◆ **LA CONSIGNE**
Recopie mot pour mot le passage de l'article ci-dessous sur l'interdiction des corridas en Catalogne, en commençant par « Anticipant la décision » et en continuant jusqu'à « depuis deux ans. ».

◆ **DOCUMENT SOURCE**
Le Parlement régional de Catalogne a porté un coup dur à la tradition taurine espagnole, en approuvant mercredi l'interdiction des corridas dans cette riche région du nord-est de l'Espagne.

AGENCE FRANCE-PRESSE

Les députés catalans ont voté, par 68 voix pour et 55 contre, en faveur d'une «Initiative législative populaire» (ILP) qui, avec l'appui de 180 000 signatures, réclamait la fin de ce spectacle «barbare».

Lors du débat parlementaire préalable, la porte-parole de l'association «Prou!» («assez!» en langue catalane) soutenant l'initiative, Anna Mula a demandé aux députés régionaux de lancer «un message de compassion et de progrès à l'humanité» en approuvant l'interdiction.

La Catalogne est ainsi devenue la deuxième région d'Espagne à interdire la tauromachie, après l'archipel des Canaries qui l'a fait en 1991.

Les milieux conservateurs espagnols ont accusé les parlementaires catalans d'arrière-pensées nationalistes et identitaires dans ce vote contre une tradition séculaire «espagnole».

Mais le débat de mercredi avant le vote a tourné essentiellement autour du caractère «cruel» ou non des courses taureaux et de la «liberté» de ceux qui veulent y assister, dans une région où la tauromachie fait de moins en moins recette.

«C'est une cruauté gratuite, un spectacle de torture», a déclaré Francesc Pané, porte-parole pour la coalition écolo-gauchiste d'ICV-EUIA, farouchement opposée à ce spectacle «sans noblesse».

Le président socialiste du gouvernement catalan, José Montilla qui avait laissé la liberté de vote à ses députés, a affirmé avoir voté contre l'interdiction parce qu'il «croit en la liberté».

Avant ce vote «historique», plusieurs dizaines de manifestants pro et anti-taurins s'étaient rassemblés mercredi matin devant le parlement catalan, réclamant d'un côté la «liberté» pour les amateurs de corridas et de l'autre la fin de la «torture» animale, a constaté l'AFP.

«Arrêtez la cruauté envers les animaux», demandaient en anglais des pancartes brandies par les anti-taurins, tandis que les partisans des corridas affirmaient: «les taureaux oui, la liberté oui».

Cette interdiction est intervenue dans un contexte de crispation politique en Catalogne, après le rejet fin juin par le Tribunal constitutionnel espagnol d'une partie des prérogatives accordées à cette région dans son nouveau statut d'autonomie.

Les débats entre anti et pro-corridas ont toutefois soigneusement évité de glisser sur le terrain politique et de virer à une confrontation entre «espagnolistes» et «catalanistes», se cantonnant à la défense du droit des animaux pour les uns et à la «tradition catalane» des taureaux pour les autres, soulignait mercredi le journal Publico.

Anticipant la décision catalane, plusieurs régions espagnoles, dont celle de Madrid, avaient préalablement annoncé leur intention d'inscrire la tauromachie à leur «patrimoine culturel» pour la protéger, même si les opposants y gagnent aussi du terrain.

Le principal parti d'opposition, le Parti populaire (PP, droite) devrait faire appel de la prohibition catalane notamment devant le Tribunal constitutionnel, ce qui devrait prolonger le débat jusqu'à ce que l'interdiction entre en vigueur début 2012.

Cette prohibition dans une région disposant d'une longue tradition de corridas, surtout à Barcelone sa capitale, constitue un coup dur pour la tauromachie espagnole, qui subit déjà une relative désaffection des spectateurs depuis deux ans.

◆ **DONNÉES ENREGISTRÉES**

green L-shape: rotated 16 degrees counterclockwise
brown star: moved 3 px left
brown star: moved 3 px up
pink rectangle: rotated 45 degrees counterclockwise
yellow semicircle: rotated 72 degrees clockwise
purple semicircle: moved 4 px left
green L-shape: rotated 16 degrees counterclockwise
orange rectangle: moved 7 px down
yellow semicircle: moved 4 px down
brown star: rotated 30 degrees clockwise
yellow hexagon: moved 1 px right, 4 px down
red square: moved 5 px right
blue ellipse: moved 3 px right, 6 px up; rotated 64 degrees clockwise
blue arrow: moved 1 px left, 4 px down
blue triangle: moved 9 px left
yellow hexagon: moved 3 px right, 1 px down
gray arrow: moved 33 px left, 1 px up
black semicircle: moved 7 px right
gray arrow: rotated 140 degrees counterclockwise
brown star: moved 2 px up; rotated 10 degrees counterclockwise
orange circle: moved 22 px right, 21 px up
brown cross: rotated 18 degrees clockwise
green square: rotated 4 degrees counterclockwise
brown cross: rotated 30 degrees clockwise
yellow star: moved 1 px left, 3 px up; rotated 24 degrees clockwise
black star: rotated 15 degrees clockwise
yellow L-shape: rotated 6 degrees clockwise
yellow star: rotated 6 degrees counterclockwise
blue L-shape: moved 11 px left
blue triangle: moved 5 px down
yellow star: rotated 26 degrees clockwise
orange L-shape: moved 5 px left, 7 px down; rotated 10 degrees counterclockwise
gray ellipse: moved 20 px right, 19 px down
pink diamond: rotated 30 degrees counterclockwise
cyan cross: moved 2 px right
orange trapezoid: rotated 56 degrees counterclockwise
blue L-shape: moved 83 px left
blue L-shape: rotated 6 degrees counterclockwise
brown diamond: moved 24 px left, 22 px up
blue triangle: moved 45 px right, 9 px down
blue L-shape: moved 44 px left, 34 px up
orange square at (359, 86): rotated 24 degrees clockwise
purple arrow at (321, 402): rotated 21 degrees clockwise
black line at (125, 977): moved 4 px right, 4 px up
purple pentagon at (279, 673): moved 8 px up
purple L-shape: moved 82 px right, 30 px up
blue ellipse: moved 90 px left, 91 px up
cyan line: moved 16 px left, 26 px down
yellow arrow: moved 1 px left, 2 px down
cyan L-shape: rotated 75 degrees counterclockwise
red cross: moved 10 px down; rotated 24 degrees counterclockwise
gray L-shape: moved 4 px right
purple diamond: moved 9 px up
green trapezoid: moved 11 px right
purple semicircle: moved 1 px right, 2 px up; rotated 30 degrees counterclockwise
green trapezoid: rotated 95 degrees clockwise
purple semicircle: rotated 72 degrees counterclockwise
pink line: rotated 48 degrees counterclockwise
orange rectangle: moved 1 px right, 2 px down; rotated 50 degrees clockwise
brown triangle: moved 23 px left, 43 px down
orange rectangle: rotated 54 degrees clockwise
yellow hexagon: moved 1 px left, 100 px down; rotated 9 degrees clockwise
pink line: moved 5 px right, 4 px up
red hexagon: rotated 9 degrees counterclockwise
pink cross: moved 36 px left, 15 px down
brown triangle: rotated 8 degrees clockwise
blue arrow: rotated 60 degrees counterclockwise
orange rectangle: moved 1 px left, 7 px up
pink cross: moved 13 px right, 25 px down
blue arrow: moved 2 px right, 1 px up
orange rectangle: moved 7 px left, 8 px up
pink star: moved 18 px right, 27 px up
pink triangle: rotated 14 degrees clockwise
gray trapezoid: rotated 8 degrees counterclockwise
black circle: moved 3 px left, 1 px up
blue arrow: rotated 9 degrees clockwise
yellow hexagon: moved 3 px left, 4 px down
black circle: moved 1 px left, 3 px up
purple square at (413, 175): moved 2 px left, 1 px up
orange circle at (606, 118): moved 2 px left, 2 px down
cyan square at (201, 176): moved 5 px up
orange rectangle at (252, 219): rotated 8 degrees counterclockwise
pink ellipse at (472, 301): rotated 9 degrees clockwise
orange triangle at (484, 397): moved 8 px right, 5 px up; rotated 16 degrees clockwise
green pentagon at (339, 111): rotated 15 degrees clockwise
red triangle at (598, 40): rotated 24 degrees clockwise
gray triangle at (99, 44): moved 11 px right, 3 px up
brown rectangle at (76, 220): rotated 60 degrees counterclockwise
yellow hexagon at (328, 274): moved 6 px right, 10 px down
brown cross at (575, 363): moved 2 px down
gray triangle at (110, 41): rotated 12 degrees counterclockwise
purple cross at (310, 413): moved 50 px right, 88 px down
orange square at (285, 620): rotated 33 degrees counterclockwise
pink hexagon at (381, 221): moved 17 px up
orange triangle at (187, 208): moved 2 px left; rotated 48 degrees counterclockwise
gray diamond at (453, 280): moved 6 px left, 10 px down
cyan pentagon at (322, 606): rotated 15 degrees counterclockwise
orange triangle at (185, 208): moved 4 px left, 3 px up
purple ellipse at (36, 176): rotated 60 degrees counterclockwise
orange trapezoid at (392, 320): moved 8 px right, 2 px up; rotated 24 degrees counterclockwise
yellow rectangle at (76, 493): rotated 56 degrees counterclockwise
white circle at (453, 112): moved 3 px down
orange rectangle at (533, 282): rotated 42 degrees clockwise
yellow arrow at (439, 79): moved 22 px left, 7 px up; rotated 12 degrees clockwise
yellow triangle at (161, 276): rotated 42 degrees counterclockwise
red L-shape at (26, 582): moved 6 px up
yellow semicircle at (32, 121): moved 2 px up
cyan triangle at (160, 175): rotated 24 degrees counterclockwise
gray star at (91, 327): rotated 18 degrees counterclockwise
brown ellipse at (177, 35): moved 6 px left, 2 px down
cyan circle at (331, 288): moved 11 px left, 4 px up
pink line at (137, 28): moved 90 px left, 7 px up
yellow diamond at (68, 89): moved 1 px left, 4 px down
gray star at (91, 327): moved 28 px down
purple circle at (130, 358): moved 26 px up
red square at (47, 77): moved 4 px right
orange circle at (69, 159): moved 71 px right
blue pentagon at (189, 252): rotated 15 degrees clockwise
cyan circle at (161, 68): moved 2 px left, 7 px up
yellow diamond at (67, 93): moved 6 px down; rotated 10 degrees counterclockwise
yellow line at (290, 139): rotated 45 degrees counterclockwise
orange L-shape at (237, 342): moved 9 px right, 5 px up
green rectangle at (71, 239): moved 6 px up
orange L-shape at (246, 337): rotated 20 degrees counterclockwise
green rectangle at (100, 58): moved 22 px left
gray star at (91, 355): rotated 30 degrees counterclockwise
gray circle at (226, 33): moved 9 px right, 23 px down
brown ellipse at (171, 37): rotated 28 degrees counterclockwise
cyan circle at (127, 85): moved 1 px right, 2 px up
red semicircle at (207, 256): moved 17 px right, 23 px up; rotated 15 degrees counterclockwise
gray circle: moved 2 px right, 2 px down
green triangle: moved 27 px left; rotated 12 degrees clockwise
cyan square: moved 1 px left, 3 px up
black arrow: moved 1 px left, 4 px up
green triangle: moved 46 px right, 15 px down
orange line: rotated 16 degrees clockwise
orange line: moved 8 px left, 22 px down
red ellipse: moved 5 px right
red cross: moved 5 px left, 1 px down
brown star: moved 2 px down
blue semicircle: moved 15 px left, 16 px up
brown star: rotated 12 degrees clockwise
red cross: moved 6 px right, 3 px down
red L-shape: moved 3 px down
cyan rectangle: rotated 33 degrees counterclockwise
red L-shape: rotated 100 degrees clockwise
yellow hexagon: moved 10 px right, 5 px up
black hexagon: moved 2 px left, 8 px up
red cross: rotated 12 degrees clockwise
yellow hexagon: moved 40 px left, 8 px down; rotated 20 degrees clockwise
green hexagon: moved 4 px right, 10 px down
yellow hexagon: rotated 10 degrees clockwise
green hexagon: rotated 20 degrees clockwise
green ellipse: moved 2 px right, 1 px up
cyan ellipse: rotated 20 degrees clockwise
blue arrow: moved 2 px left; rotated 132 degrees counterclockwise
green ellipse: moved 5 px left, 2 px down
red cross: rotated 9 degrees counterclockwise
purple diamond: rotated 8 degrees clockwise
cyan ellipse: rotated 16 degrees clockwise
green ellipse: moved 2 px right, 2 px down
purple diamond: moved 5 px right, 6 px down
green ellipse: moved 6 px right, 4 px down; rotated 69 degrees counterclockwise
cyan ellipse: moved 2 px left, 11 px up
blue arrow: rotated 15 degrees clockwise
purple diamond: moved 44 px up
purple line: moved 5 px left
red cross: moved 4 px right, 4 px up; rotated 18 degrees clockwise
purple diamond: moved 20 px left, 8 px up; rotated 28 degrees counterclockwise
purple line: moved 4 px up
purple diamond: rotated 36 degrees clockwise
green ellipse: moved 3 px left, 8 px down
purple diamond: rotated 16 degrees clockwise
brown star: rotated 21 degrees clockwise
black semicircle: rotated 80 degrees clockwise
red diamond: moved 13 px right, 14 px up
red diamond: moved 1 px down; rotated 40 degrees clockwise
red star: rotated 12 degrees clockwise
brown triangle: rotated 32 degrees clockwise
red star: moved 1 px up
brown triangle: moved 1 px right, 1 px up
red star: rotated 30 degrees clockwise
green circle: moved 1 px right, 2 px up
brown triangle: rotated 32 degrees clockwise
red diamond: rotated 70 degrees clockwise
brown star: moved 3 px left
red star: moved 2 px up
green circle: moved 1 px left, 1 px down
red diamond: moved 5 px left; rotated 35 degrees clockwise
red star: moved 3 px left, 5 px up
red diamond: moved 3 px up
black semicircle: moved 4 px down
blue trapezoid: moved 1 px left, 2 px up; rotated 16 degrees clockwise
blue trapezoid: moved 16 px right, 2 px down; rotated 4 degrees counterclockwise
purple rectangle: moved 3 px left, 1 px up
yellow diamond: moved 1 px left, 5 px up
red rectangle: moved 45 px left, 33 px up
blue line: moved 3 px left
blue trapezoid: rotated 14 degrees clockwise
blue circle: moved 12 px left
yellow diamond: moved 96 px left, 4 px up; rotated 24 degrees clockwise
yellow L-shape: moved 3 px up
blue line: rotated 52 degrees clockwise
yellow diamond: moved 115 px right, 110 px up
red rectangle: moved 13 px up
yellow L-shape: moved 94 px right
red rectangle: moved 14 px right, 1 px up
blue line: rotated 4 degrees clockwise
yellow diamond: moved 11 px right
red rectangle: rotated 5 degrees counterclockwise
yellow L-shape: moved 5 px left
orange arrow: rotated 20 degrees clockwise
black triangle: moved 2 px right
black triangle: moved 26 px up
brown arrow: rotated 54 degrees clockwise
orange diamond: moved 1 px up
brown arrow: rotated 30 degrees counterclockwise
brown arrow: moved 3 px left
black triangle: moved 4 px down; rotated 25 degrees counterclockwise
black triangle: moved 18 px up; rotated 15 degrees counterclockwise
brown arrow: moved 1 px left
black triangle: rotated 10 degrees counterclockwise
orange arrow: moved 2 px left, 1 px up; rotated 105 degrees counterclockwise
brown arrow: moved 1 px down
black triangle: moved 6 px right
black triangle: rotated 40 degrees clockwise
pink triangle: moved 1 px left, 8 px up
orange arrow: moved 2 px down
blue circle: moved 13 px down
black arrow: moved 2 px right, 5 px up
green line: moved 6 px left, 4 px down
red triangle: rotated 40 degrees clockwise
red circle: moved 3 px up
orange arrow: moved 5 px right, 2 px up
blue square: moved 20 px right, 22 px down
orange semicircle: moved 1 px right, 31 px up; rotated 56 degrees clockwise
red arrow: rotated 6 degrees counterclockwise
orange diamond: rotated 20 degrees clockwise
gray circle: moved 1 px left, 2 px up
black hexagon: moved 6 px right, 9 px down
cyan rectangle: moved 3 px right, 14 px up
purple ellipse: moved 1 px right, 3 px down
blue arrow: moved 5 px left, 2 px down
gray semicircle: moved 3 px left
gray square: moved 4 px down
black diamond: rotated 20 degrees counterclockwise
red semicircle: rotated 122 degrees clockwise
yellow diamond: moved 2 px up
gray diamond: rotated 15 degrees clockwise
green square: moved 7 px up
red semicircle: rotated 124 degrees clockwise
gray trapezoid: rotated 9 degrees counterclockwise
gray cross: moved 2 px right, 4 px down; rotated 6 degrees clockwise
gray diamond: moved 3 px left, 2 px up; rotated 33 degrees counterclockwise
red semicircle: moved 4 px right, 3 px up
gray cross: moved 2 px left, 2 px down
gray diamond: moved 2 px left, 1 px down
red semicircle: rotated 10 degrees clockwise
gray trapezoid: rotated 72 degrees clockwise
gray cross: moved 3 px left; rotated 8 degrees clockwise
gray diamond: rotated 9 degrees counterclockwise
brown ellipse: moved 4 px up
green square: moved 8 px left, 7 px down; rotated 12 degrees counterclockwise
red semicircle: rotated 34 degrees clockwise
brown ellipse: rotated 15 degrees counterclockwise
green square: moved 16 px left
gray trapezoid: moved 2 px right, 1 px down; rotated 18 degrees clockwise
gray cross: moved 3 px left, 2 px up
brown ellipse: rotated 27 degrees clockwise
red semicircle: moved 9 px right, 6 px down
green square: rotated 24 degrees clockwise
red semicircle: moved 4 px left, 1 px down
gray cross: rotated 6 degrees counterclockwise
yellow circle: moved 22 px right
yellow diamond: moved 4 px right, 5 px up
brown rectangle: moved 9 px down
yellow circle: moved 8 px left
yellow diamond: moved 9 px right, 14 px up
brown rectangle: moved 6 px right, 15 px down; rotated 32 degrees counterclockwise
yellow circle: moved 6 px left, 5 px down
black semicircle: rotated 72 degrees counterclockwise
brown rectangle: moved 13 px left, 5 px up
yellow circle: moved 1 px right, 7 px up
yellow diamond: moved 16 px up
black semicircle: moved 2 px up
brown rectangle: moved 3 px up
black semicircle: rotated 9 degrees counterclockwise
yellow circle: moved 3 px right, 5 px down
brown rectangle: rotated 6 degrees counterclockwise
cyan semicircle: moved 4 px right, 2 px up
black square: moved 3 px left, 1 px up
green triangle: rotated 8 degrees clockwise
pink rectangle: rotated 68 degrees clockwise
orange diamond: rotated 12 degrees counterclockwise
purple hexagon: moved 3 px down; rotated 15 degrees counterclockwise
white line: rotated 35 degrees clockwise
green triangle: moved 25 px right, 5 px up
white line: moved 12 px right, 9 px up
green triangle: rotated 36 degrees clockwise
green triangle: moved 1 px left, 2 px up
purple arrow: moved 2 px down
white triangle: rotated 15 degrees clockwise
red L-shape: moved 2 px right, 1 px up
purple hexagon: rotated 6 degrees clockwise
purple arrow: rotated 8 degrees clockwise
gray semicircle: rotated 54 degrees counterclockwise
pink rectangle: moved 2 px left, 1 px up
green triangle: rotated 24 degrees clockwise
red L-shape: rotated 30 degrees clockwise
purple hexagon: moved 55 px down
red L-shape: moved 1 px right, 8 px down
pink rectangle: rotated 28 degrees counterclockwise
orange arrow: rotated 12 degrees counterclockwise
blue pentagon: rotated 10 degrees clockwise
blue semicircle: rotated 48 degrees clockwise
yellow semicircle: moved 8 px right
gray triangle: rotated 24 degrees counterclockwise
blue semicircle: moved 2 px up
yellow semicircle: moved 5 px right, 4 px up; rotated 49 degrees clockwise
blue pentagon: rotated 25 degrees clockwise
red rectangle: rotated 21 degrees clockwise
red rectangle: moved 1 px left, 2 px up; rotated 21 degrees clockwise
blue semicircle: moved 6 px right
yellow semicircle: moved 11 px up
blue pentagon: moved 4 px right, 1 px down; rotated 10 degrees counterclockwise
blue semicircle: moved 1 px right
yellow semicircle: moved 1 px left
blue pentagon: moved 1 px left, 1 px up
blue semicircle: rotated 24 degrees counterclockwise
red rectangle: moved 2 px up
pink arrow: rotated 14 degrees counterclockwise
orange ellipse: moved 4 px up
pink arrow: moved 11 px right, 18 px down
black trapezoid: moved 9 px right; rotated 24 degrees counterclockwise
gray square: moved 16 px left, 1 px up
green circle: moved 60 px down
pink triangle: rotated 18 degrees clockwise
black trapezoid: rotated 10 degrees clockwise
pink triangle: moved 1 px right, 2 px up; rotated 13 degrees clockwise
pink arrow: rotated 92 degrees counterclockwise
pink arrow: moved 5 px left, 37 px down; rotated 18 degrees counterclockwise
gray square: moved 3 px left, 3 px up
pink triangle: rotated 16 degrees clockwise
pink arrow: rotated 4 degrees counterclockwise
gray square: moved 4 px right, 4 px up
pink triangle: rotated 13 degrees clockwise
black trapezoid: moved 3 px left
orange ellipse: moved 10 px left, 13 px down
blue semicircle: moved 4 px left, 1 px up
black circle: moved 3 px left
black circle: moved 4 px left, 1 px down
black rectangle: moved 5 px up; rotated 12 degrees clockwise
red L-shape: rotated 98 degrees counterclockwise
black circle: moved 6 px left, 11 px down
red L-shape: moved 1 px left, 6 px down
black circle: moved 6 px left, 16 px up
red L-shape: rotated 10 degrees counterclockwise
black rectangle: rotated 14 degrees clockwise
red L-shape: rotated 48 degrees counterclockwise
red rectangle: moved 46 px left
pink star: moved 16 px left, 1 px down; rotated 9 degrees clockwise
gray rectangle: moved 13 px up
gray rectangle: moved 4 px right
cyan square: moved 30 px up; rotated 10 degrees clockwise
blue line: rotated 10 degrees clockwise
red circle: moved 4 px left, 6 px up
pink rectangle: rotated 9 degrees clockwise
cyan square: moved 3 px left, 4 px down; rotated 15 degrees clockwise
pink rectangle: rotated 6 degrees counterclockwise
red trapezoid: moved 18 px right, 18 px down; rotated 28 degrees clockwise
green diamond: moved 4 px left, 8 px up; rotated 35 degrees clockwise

◆ **RÉPONSE**
Anticipant la décision catalane, plusieurs régions espagnoles, dont celle de Madrid, avaient préalablement annoncé leur intention d'inscrire la tauromachie à leur «patrimoine culturel» pour la protéger, même si les opposants y gagnent aussi du terrain.

Le principal parti d'opposition, le Parti populaire (PP, droite) devrait faire appel de la prohibition catalane notamment devant le Tribunal constitutionnel, ce qui devrait prolonger le débat jusqu'à ce que l'interdiction entre en vigueur début 2012.

Cette prohibition dans une région disposant d'une longue tradition de corridas, surtout à Barcelone sa capitale, constitue un coup dur pour la tauromachie espagnole, qui subit déjà une relative désaffection des spectateurs depuis deux ans.